**Extract provided:**

+ + + + + + +

He's the man, He-Man!  Well, that was not the way it used to be.

 

He-Man was the guy who couldn’t get a girlfriend.  The guy who didn’t know how to get a date.  The guy who was made fun of a lot.  The guy who was frustrated and depressed.

 

I didn’t start out being good with women, so it is best if I give a background of my past and where I came from (of course, I came from a female’s you-know-what :) and what I went through that eventually led me to this path.

 

Here is my story…

 

I was originally from New York City.  When growing up, my parents moved around a lot and finally settling in a small town where they thought was best to raise kids; but in my heart, I was still very much attached to the city.

 

Being in a new town in a new school, I was constantly teased and made fun of, and even being beaten up on.  Everyday was a nightmare.  I was trying to be a good student and didn’t want to engage in any physical confrontation; therefore, the only thing I could do was tell the teacher and ignore them and remain non-reactive, like they taught you in school.  Because of those early experiences, I became a loner.  I didn’t have a childhood like everybody else; and I wasn’t given any opportunity as a kid to interact socially because I hated it.  Why would I have liked it when I was made fun of a lot?

 

I was an island of my own, which I thought was a great thing considering the fact I was not being negatively influenced by the peer pressure and getting in trouble; besides, I found the majority of people in my grade immature.  I was just my own person and could just be me, all the way.  Not being part of the cool crowd, made me very independent and self-reliant.  I became very mature at a young age and a teacher’s pet.

 

This continued on throughout junior high.

+ + + + + + +

**Records for this exercise:**
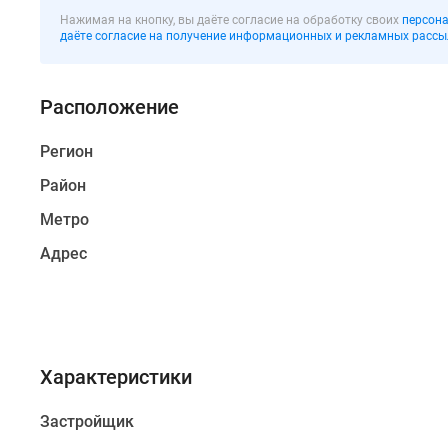
в
Нажимая на кнопку, вы даёте согласие на обработку своих
персона
Красносельском
даёте согласие на получение информационных и рекламных рассы
районе
Санкт-
Расположение
Петербурга.
Здание,
Регион
возведенное
по
Район
авторскому
Метро
проекту,
отличается
Адрес
не
только
эффектным
внешним
дизайном,
Характеристики
но
и
Застройщик
качественной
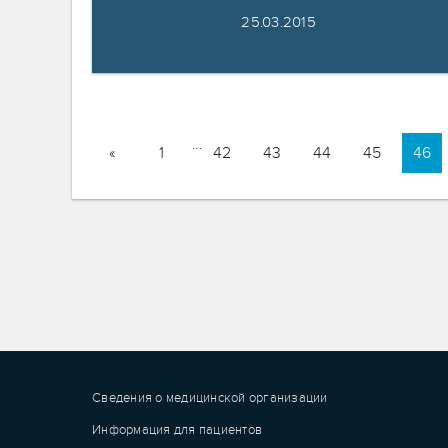
25.03.2015
...
«
1
42
43
44
45
46
Сведения о медицинской организации
Информация для пациентов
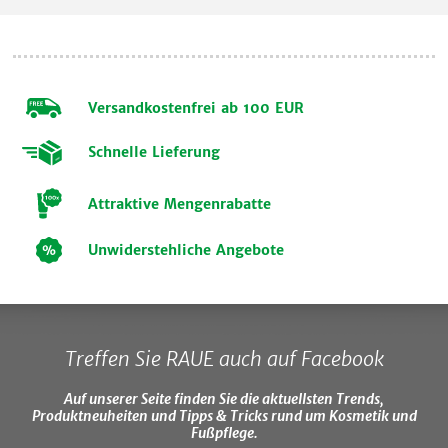
Versandkostenfrei ab 100 EUR
Schnelle Lieferung
Attraktive Mengenrabatte
Unwiderstehliche Angebote
Treffen Sie RAUE auch auf Facebook
Auf unserer Seite finden Sie die aktuellsten Trends,
Produktneuheiten und Tipps & Tricks rund um Kosmetik und
Fußpflege.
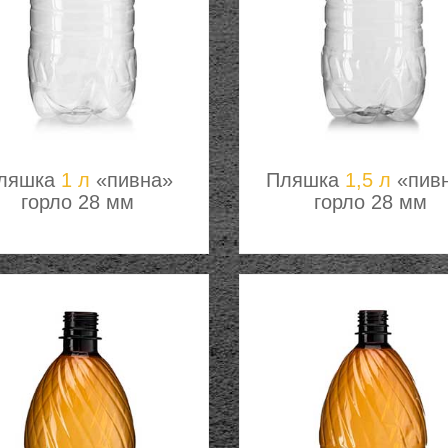
ляшка
1 л
«пивна»
Пляшка
1,5 л
«пив
горло 28 мм
горло 28 мм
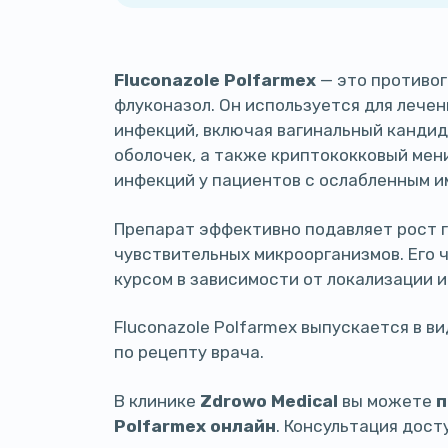
Fluconazole Polfarmex
— это противо
флуконазол. Он используется для лече
инфекций, включая вагинальный кандид
оболочек, а также криптококковый мен
инфекций у пациентов с ослабленным 
Препарат эффективно подавляет рост г
чувствительных микроорганизмов. Его 
курсом в зависимости от локализации 
Fluconazole Polfarmex выпускается в в
по рецепту врача.
В клинике
Zdrowo Medical
вы можете
п
Polfarmex онлайн
. Консультация дост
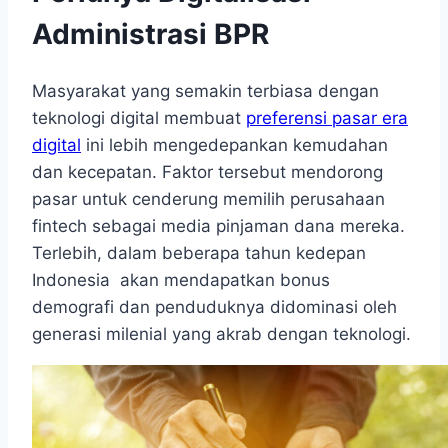
Administrasi BPR
Masyarakat yang semakin terbiasa dengan
teknologi digital membuat
preferensi pasar era
digital
ini lebih mengedepankan kemudahan
dan kecepatan. Faktor tersebut mendorong
pasar untuk cenderung memilih perusahaan
fintech sebagai media pinjaman dana mereka.
Terlebih, dalam beberapa tahun kedepan
Indonesia akan mendapatkan bonus
demografi dan penduduknya didominasi oleh
generasi milenial yang akrab dengan teknologi.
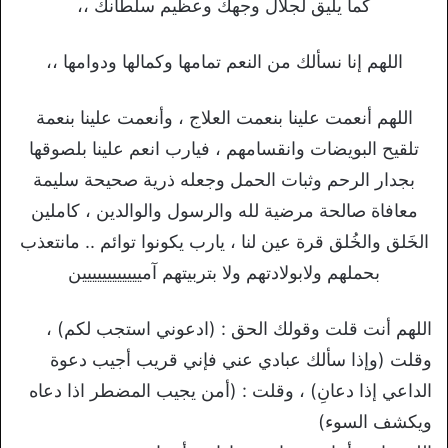
كما يليق لجلال وجهك وعظيم سلطانك ،،
اللهم إنا نسألك من النعم تمامها وكمالها ودوامها ،،
اللهم أنعمت علينا بنعمت العلاج ، وأنعمت علينا بنعمة
تلقيح البويضات وانقسامهم ، فيارب انعم علينا بلصوقها
بجدار الرحم وثبات الحمل وجعله ذرية صحيحة سليمة
معافاة صالحة مرضية لله والرسول والوالدين ، كاملين
الخَلق والخُلق قرة عين لنا ، يارب يكونوا توائم .. مانتعذب
بحملهم ولابولادتهم ولا بتربيتهم آميييييييييييين
اللهم أنت قلت وقولك الحق : (ادعوني استجب لكم) ،
وقلت (وإذا سألك عبادي عني فإني قريب أجيب دعوة
الداعي إذا دعانِ) ، وقلت : (أمن يجيب المضطر اذا دعاه
ويكشف السوء)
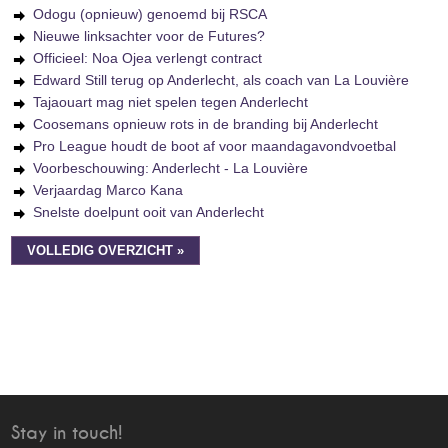
Odogu (opnieuw) genoemd bij RSCA
Nieuwe linksachter voor de Futures?
Officieel: Noa Ojea verlengt contract
Edward Still terug op Anderlecht, als coach van La Louvière
Tajaouart mag niet spelen tegen Anderlecht
Coosemans opnieuw rots in de branding bij Anderlecht
Pro League houdt de boot af voor maandagavondvoetbal
Voorbeschouwing: Anderlecht - La Louvière
Verjaardag Marco Kana
Snelste doelpunt ooit van Anderlecht
VOLLEDIG OVERZICHT »
Stay in touch!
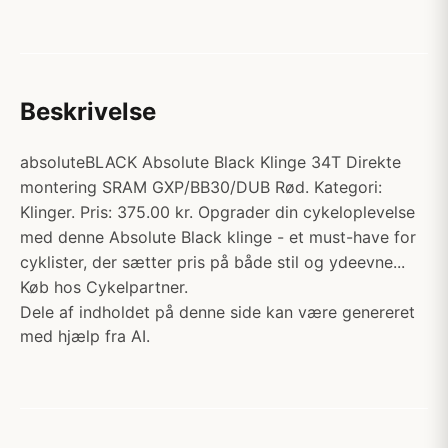
Beskrivelse
absoluteBLACK Absolute Black Klinge 34T Direkte
montering SRAM GXP/BB30/DUB Rød. Kategori:
Klinger. Pris: 375.00 kr. Opgrader din cykeloplevelse
med denne Absolute Black klinge - et must-have for
cyklister, der sætter pris på både stil og ydeevne...
Køb hos Cykelpartner.
Dele af indholdet på denne side kan være genereret
med hjælp fra AI.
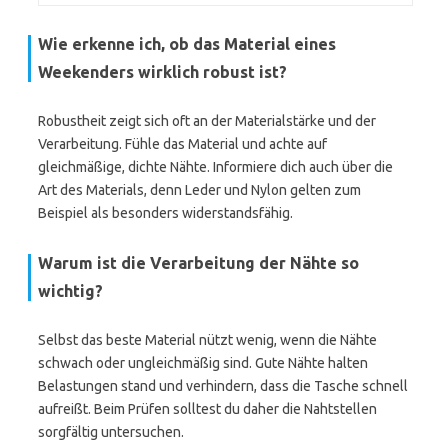
Wie erkenne ich, ob das Material eines
Weekenders wirklich robust ist?
Robustheit zeigt sich oft an der Materialstärke und der
Verarbeitung. Fühle das Material und achte auf
gleichmäßige, dichte Nähte. Informiere dich auch über die
Art des Materials, denn Leder und Nylon gelten zum
Beispiel als besonders widerstandsfähig.
Warum ist die Verarbeitung der Nähte so
wichtig?
Selbst das beste Material nützt wenig, wenn die Nähte
schwach oder ungleichmäßig sind. Gute Nähte halten
Belastungen stand und verhindern, dass die Tasche schnell
aufreißt. Beim Prüfen solltest du daher die Nahtstellen
sorgfältig untersuchen.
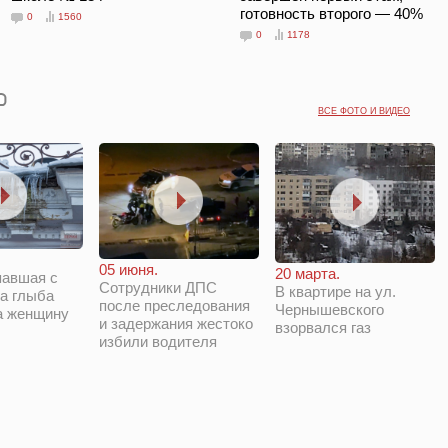
готовность второго — 40%
0
1560
0
1178
ВСЕ ФОТО И ВИДЕО
05 июня.
20 марта.
павшая с
Сотрудники ДПС
В квартире на ул.
а глыба
после преследования
Чернышевского
а женщину
и задержания жестоко
взорвался газ
избили водителя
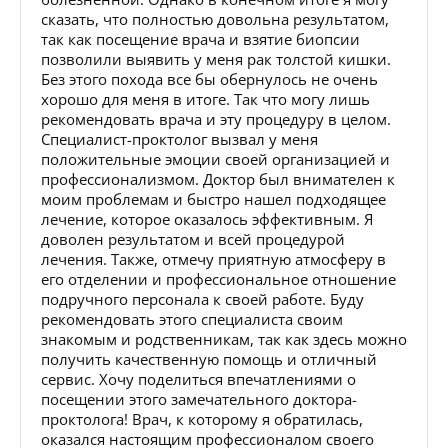
сказать, что полностью довольна результатом,
так как посещение врача и взятие биопсии
позволили выявить у меня рак толстой кишки.
Без этого похода все бы обернулось не очень
хорошо для меня в итоге. Так что могу лишь
рекомендовать врача и эту процедуру в целом.
Специалист-проктолог вызвал у меня
положительные эмоции своей организацией и
профессионализмом. Доктор был внимателен к
моим проблемам и быстро нашел подходящее
лечение, которое оказалось эффективным. Я
доволен результатом и всей процедурой
лечения. Также, отмечу приятную атмосферу в
его отделении и профессиональное отношение
подручного персонала к своей работе. Буду
рекомендовать этого специалиста своим
знакомым и родственникам, так как здесь можно
получить качественную помощь и отличный
сервис. Хочу поделиться впечатлениями о
посещении этого замечательного доктора-
проктолога! Врач, к которому я обратилась,
оказался настоящим профессионалом своего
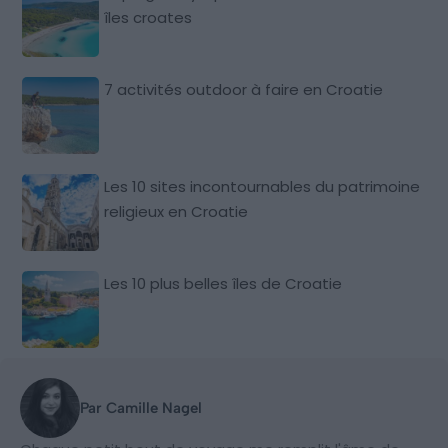
îles croates
7 activités outdoor à faire en Croatie
Les 10 sites incontournables du patrimoine
religieux en Croatie
Les 10 plus belles îles de Croatie
Par Camille Nagel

+ + + + + + +

**What this exercise asks:**
• 1. In the personal story, shorten the paragraph that begins "Being in a new town in a new school" and keep its main facts.
• 2. Copy the part of the listing that opens with the line containing "готовность второго — 40%" and closes with the line containing "избили водителя", with both of those lines included.
The personal story and the listing have nothing to do with each other.

**Solutions in order:**
• 1. In a new town and school, I was teased, mocked and even beaten up every day. Wanting to be a good student and avoid fights, I only told the teacher, ignored the bullies and stayed non-reactive. Because of this, I became a loner who missed a normal childhood and never got to interact socially, since I hated it after being made fun of so much.

• 2.
готовность второго — 40%
0
1560
0
1178
ВСЕ ФОТО И ВИДЕО
05 июня.
20 марта.
павшая с
Сотрудники ДПС
В квартире на ул.
а глыба
после преследования
Чернышевского
а женщину
и задержания жестоко
взорвался газ
избили водителя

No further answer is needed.